___ Текст для упражнения ___

А вот волк и ягненок – не любовь, хотя мать меня и убеждает, что это очень грустно. – Подумай, такой белый, невинный ягненок, который никакой воды не мутил... – Но волк – тоже хороший!
…Немножко позже – мне было шесть лет, и это был мой первый музыкальный год – в музыкальной школе Зограф-Плаксиной, в Мерзляковском переулке, был, как это тогда называлось, публичный вечер – рождественский. Давали сцену из «Русалки», потом «Рогнеду» – и:
Теперь мы в сад перелетим,
Где встретилась Татьяна с ним.
Скамейка. На скамейке – Татьяна. Потом приходит Онегин, но не садится, а она встает. Оба стоят. И говорит только он, все время, долго, а она не говорит ни слова. И тут я понимаю, что рыжий кот, Августа Ивановна, куклы – не любовь, что это – любовь: когда скамейка, на скамейке – она, потом приходит он, и все время говорит, а она не говорит ни слова.
Скамейка, на которой они не сидели, оказалась предопределяющей.
Моя первая любовная сцена была нелюбовная: он не любил (это я поняла), потому и не сел, любила она, потому и встала, они ни минуты не были вместе, ничего вместе не делали, делали совершенно обратное: он говорил, она молчала, он не любил, она любила, он ушел, она осталась, так что если поднять занавес – она одна стоит, а может быть, опять сидит, потому что стояла она только потому, что он стоял, а потом рухнула и так будет сидеть вечно. Татьяна на той скамейке сидит вечно.
Эта первая моя любовная сцена предопределила все мои последующие.
…Если я потом всю жизнь по сей последний день всегда первая писала, первая протягивала руку – и руки, не страшась суда, – то только потому, что на заре моих дней лежащая Татьяна в книге, при свечке, с растрепанной и переброшенной через грудь косой, это на моих глазах – сделала. И если я потом, когда уходили (всегда – уходили), не только не протягивала вслед рук, а головы не оборачивала, то только потому, что тогда, в саду, Татьяна застыла статуей.
Урок смелости. Урок гордости. Урок верности. Урок судьбы. Урок одиночества.
…Самое любимое из страшных, самое по-родному страшное и по-страшному родное были – «Бесы». «Мчатся тучи, вьются тучи – Невидимкою луна...».
Страх и жалость (еще гнев, еще тоска, еще защита) были главные страсти моего детства, и там, где им пищи не было – меня не было.

___

**Задание**
Ответьте, пожалуйста: сколько лет было рассказчику на рождественском публичном вечере в музыкальной школе, если судить по тексту для упражнения?

___ Фрагменты данных ___

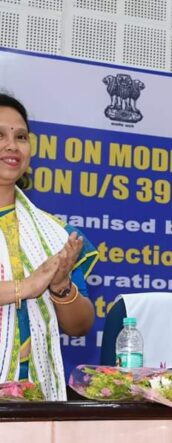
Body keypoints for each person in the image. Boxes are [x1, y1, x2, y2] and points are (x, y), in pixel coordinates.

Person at [0, 93, 97, 400]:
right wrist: (25, 287)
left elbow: (80, 326)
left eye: (21, 137)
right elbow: (28, 287)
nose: (12, 146)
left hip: (35, 400)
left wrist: (60, 286)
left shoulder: (53, 233)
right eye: (0, 135)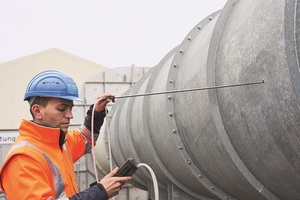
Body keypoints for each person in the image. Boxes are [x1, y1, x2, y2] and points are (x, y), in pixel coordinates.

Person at [0, 70, 131, 200]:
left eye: (70, 108)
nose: (70, 115)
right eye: (62, 109)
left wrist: (97, 112)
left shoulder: (59, 143)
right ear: (37, 111)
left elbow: (85, 137)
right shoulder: (23, 158)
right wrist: (99, 192)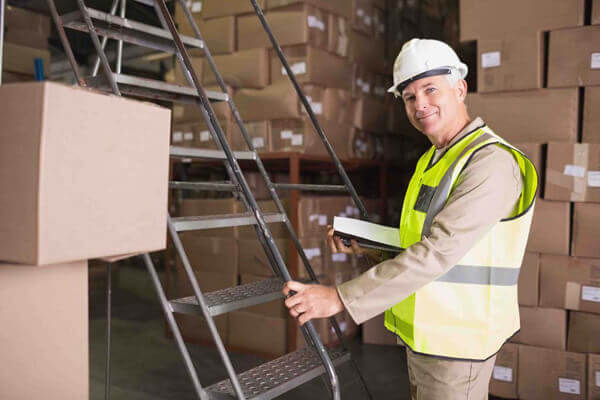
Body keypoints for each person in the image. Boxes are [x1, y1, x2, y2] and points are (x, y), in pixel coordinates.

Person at [282, 38, 538, 399]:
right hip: (427, 338)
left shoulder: (490, 163)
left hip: (458, 343)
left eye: (430, 89)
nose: (420, 105)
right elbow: (419, 239)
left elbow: (438, 251)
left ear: (460, 88)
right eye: (409, 97)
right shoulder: (433, 159)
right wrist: (369, 244)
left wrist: (341, 298)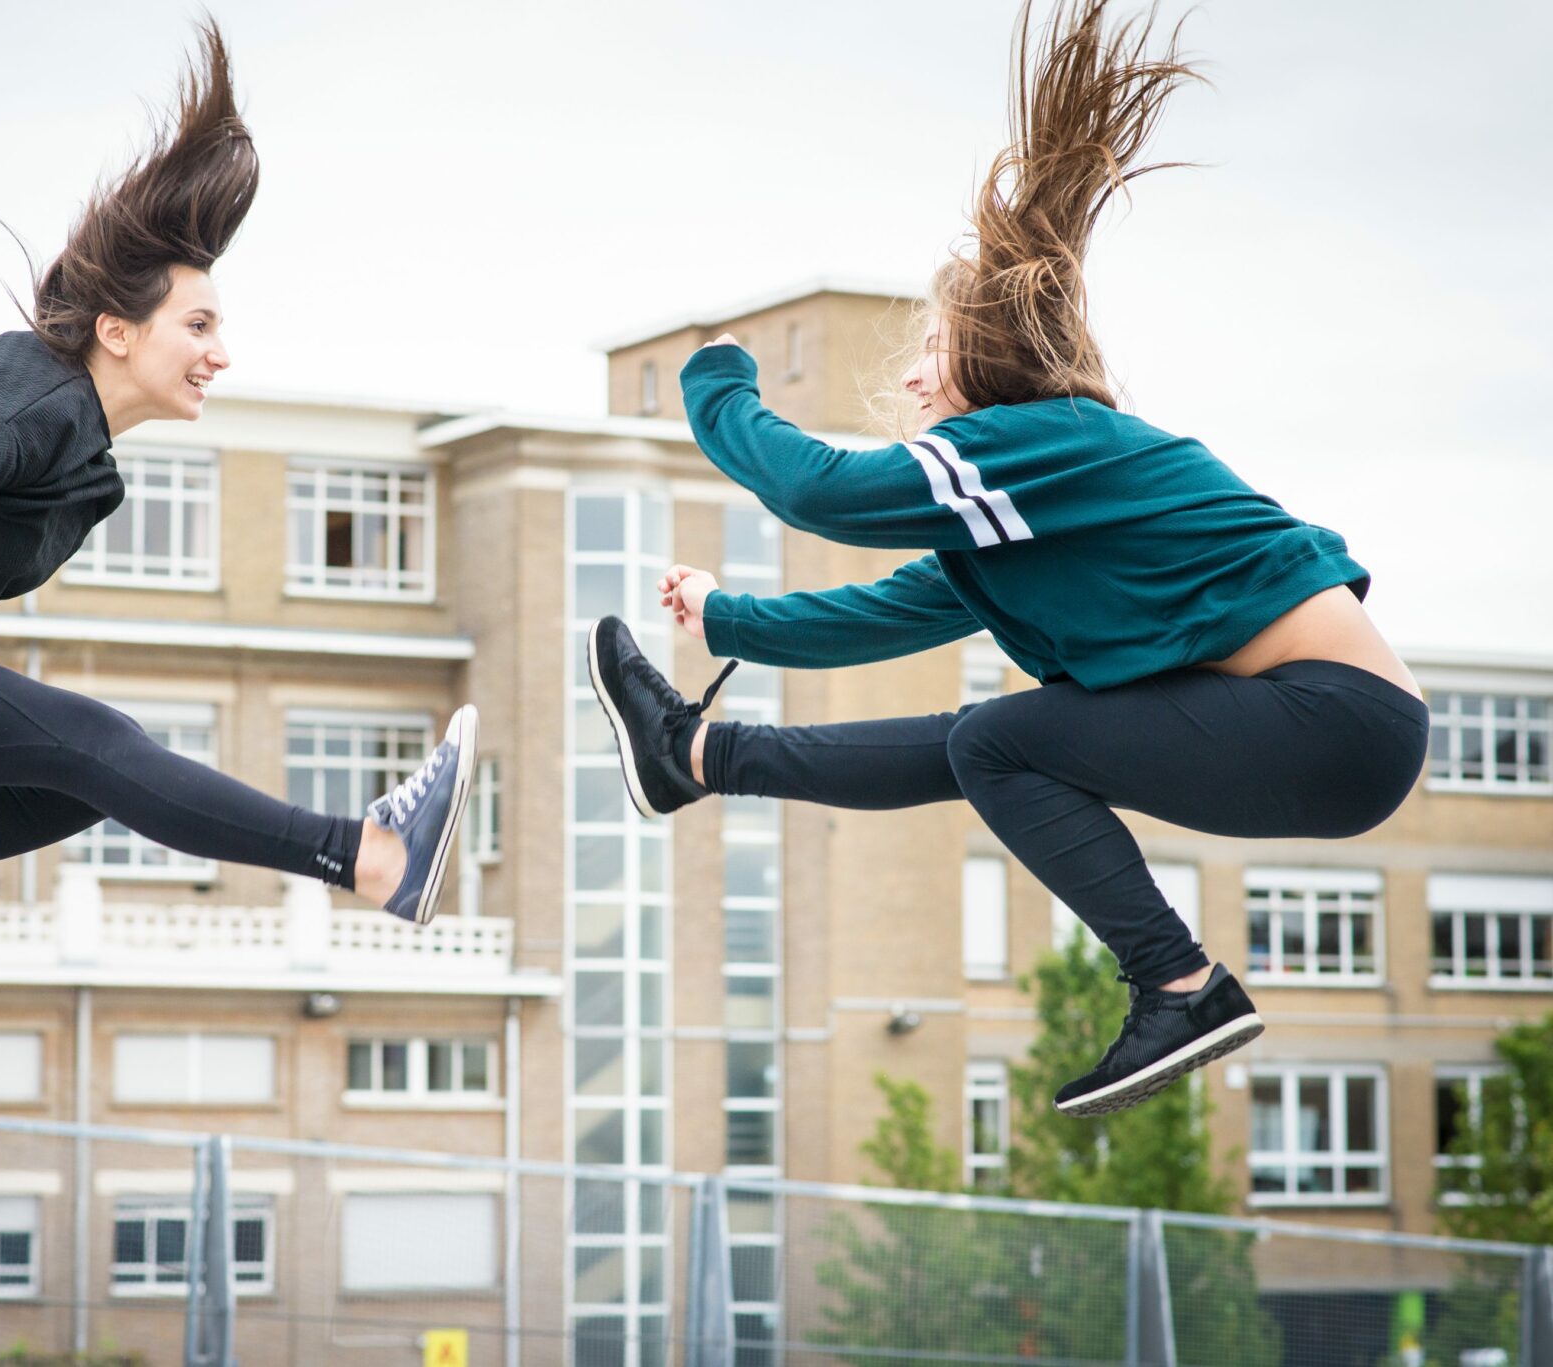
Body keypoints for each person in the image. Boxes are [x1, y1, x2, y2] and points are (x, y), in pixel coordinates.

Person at [587, 0, 1427, 1118]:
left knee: (999, 739)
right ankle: (695, 756)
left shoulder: (1046, 443)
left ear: (986, 359)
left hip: (1332, 719)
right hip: (1326, 737)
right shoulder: (1029, 512)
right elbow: (887, 611)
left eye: (928, 354)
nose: (911, 381)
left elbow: (816, 490)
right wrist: (728, 619)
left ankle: (1178, 984)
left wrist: (717, 380)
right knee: (987, 742)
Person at [0, 26, 477, 1047]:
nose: (221, 354)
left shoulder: (86, 466)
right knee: (99, 743)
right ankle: (370, 855)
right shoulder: (40, 392)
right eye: (198, 326)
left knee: (79, 767)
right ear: (117, 329)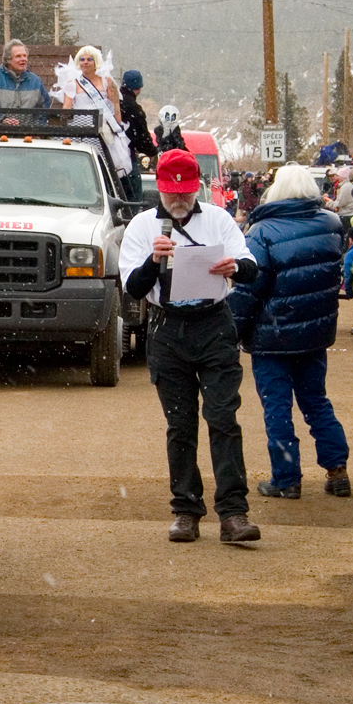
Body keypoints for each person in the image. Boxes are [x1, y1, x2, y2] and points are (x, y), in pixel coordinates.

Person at [118, 149, 262, 543]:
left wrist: (235, 266)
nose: (178, 199)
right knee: (180, 426)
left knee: (223, 419)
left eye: (184, 192)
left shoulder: (217, 219)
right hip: (167, 329)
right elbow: (132, 287)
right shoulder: (142, 225)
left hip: (214, 324)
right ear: (160, 189)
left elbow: (250, 265)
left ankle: (233, 513)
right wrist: (152, 261)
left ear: (197, 186)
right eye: (171, 192)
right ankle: (185, 511)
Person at [227, 164, 352, 499]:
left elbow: (247, 290)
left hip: (273, 335)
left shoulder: (262, 232)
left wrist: (233, 331)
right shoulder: (330, 225)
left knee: (277, 407)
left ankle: (287, 479)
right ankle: (337, 469)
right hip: (315, 333)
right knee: (316, 402)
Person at [58, 46, 130, 183]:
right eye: (82, 59)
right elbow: (66, 108)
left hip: (102, 131)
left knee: (104, 169)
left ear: (96, 61)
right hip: (81, 131)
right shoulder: (72, 83)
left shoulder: (107, 81)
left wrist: (118, 128)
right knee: (82, 169)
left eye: (89, 59)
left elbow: (115, 106)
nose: (85, 62)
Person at [0, 40, 50, 125]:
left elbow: (43, 108)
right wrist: (2, 119)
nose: (23, 59)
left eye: (24, 56)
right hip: (0, 134)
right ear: (8, 60)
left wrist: (37, 129)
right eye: (18, 56)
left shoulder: (36, 81)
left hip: (29, 135)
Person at [117, 69, 156, 202]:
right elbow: (142, 139)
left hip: (107, 156)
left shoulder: (112, 102)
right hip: (127, 158)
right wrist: (152, 151)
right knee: (133, 199)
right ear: (139, 88)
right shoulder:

___

**Выполненное задание**
Шесть лет.